## Material for the task:
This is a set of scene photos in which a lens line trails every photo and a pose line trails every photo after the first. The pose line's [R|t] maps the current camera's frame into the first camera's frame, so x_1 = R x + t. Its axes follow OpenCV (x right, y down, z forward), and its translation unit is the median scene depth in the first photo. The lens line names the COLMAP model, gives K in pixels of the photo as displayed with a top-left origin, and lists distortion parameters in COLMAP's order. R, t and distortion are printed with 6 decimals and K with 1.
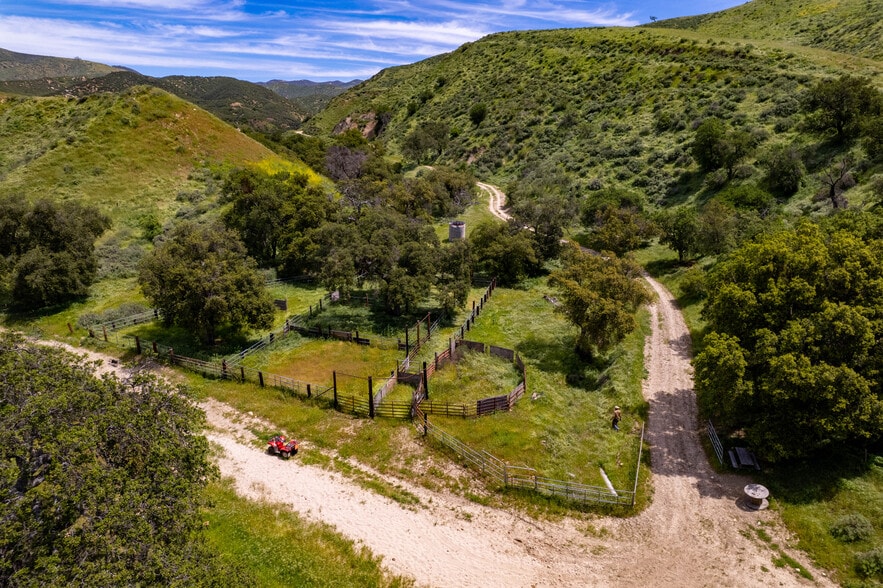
lens RADIAL K [[566.5, 0, 443.4], [0, 566.5, 294.0], [0, 0, 1]] dist [-0.079359, 0.075293]
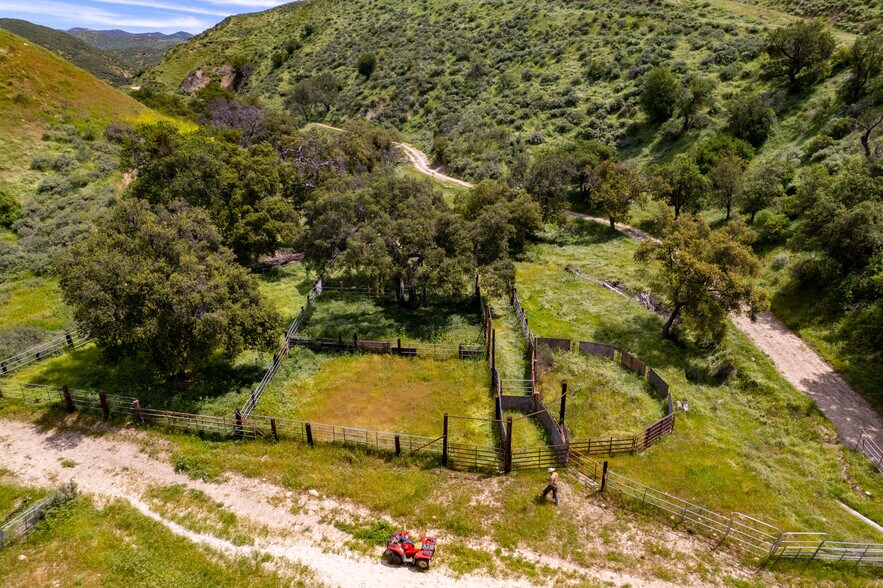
lens RADIAL K [[566.5, 0, 443.4], [0, 566.5, 294.0], [0, 0, 1]] dist [-0.079359, 0.075293]
pose [[0.965468, -0.084751, 0.246349, -0.125563], [0.067918, 0.994788, 0.076058, -0.020386], [-0.251511, -0.056700, 0.966192, 0.129136]]
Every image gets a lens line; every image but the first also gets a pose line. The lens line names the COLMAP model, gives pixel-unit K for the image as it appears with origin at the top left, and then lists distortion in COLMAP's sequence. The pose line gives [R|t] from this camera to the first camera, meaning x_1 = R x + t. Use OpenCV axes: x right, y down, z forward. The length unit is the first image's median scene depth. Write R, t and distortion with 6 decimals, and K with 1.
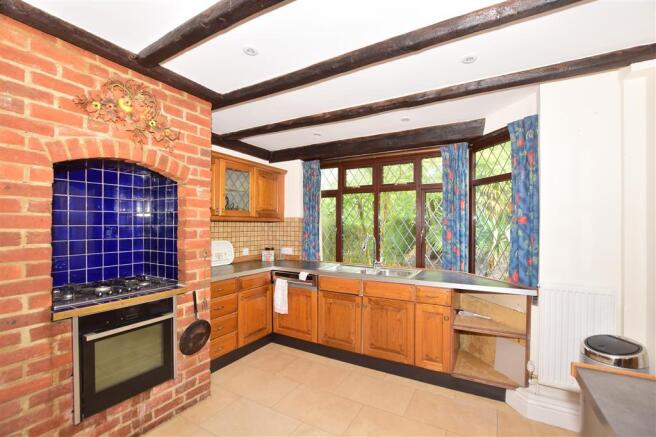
lens RADIAL K [[287.5, 0, 327.7], [0, 287.5, 221.5], [0, 0, 1]] dist [-0.031388, 0.001370]
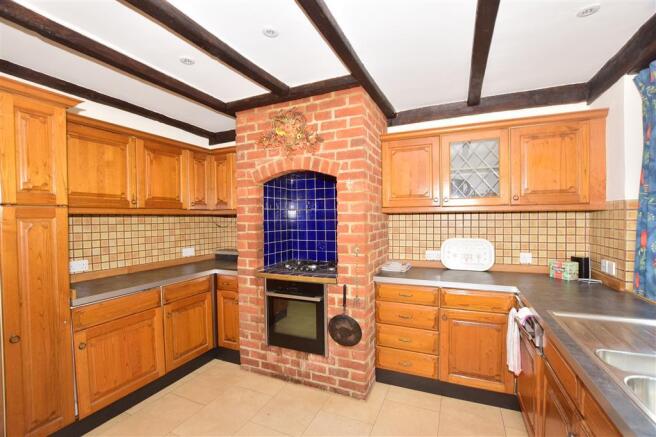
lens RADIAL K [[287.5, 0, 328.3], [0, 287.5, 222.3], [0, 0, 1]] dist [-0.031388, 0.001370]
pose [[0.103766, 0.009337, -0.994558, 0.556927], [0.022907, 0.999668, 0.011775, 0.010663], [0.994338, -0.024004, 0.103518, 0.882246]]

## Exercise goal:
Reproduce the material above word for word, leaving out the pictures.

## Written response:
This is a set of scene photos in which a lens line trails every photo and a pose line trails every photo after the first. The pose line's [R|t] maps the current camera's frame into the first camera's frame, so x_1 = R x + t. Its axes follow OpenCV (x right, y down, z forward), and its translation unit is the median scene depth in the first photo. The lens line names the COLMAP model, gives K in pixels of the photo as displayed with a top-left origin, and lists distortion parameters in COLMAP's order. R, t and distortion are printed with 6 decimals and K with 1.
lens RADIAL K [[566.5, 0, 443.4], [0, 566.5, 294.0], [0, 0, 1]] dist [-0.079359, 0.075293]
lens RADIAL K [[566.5, 0, 443.4], [0, 566.5, 294.0], [0, 0, 1]] dist [-0.079359, 0.075293]
pose [[0.965468, -0.084751, 0.246349, -0.125563], [0.067918, 0.994788, 0.076058, -0.020386], [-0.251511, -0.056700, 0.966192, 0.129136]]
Every image gets a lens line; every image but the first also gets a pose line. The lens line names the COLMAP model, gives pixel-unit K for the image as it appears with origin at the top left, and then lists distortion in COLMAP's sequence. The pose line gives [R|t] from this camera to the first camera, meaning x_1 = R x + t. Use OpenCV axes: x right, y down, z forward. The length unit is the first image's median scene depth. Write R, t and distortion with 6 decimals, and K with 1.
lens RADIAL K [[287.5, 0, 327.7], [0, 287.5, 221.5], [0, 0, 1]] dist [-0.031388, 0.001370]
lens RADIAL K [[287.5, 0, 328.3], [0, 287.5, 222.3], [0, 0, 1]] dist [-0.031388, 0.001370]
pose [[0.103766, 0.009337, -0.994558, 0.556927], [0.022907, 0.999668, 0.011775, 0.010663], [0.994338, -0.024004, 0.103518, 0.882246]]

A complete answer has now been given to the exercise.